## WHAT IS EXPECTED
Pull out each line of the entries below that contains the string "type" and copy it in full. Matching is case-sensitive.

Chart interpretation exercises:
——
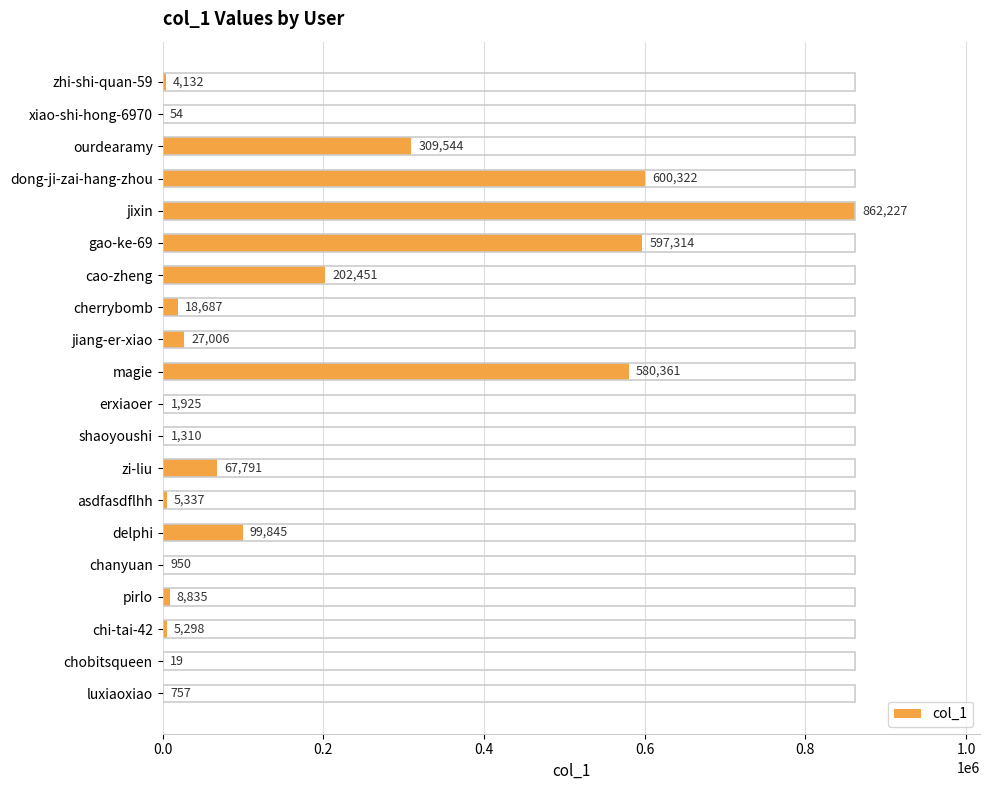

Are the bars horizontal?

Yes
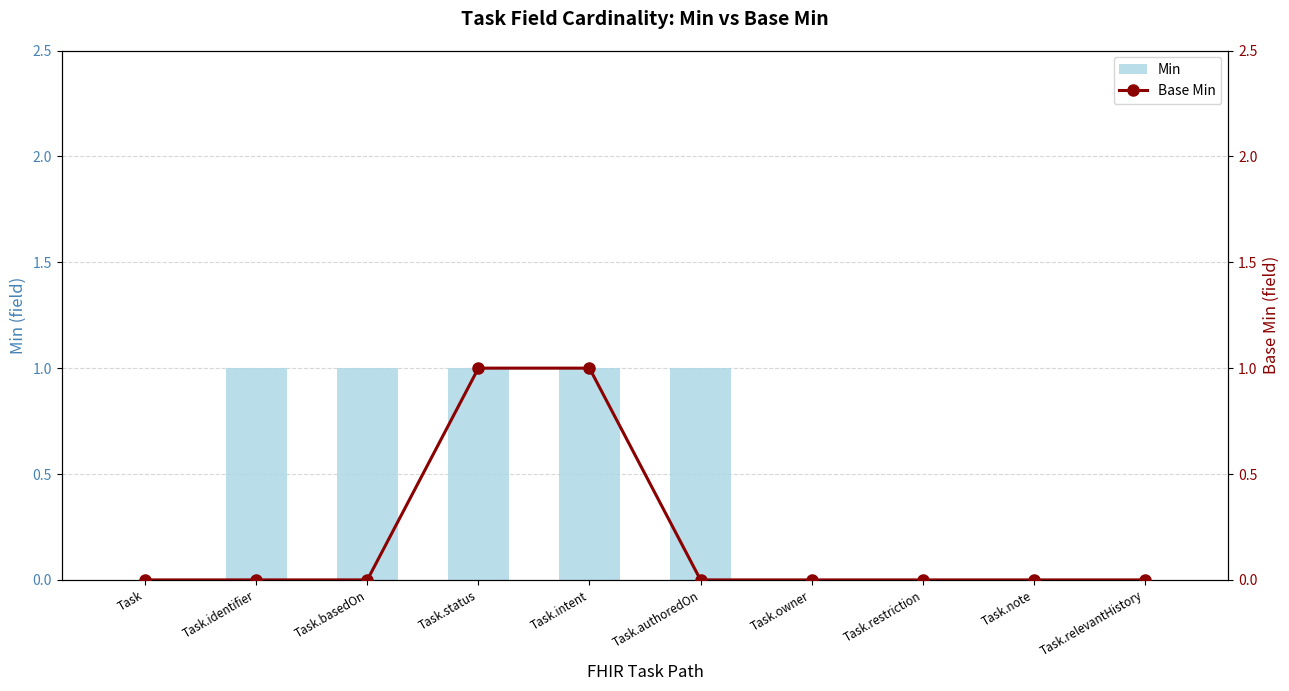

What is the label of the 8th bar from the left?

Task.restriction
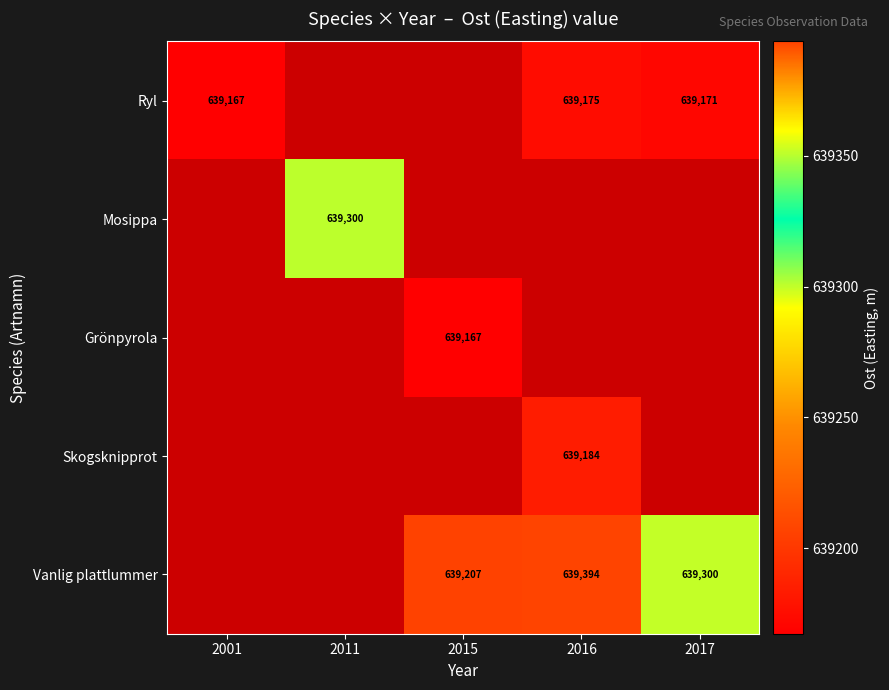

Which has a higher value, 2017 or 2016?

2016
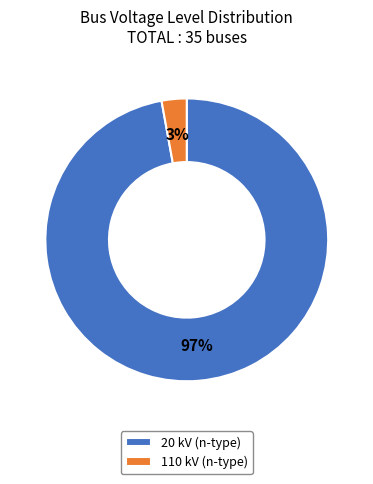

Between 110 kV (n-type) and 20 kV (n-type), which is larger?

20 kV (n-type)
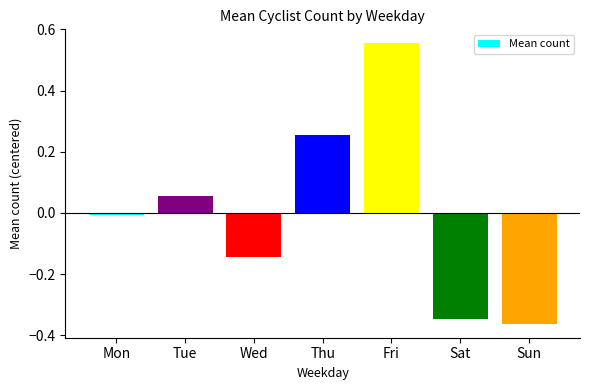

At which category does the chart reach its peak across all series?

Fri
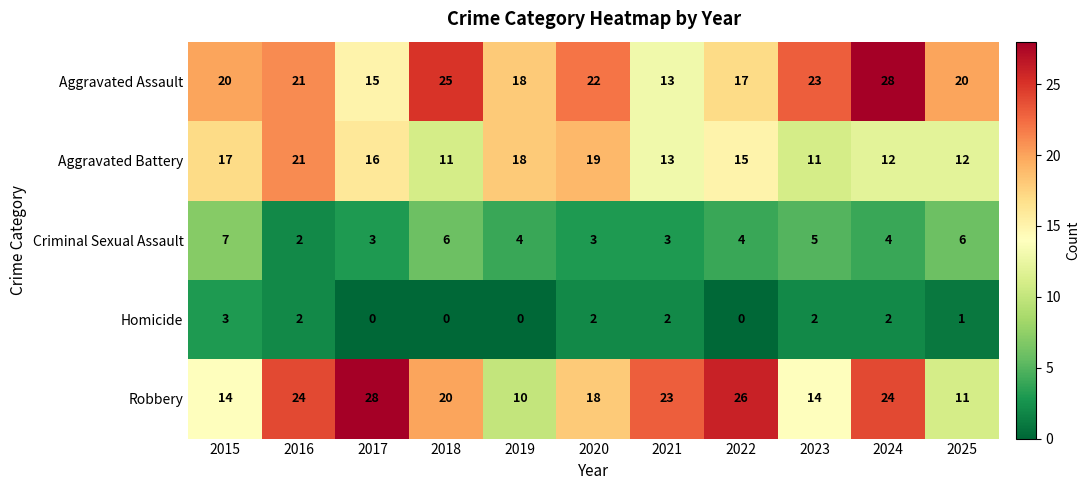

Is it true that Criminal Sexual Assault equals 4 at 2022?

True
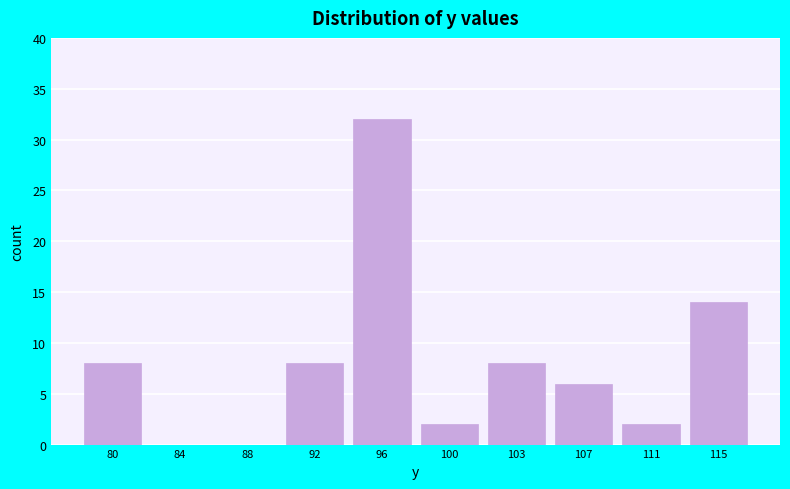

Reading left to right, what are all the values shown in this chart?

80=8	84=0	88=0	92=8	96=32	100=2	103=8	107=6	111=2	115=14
——
## RESPONSE BOX
Between 110 kV (n-type) and 20 kV (n-type), which is larger?
20 kV (n-type)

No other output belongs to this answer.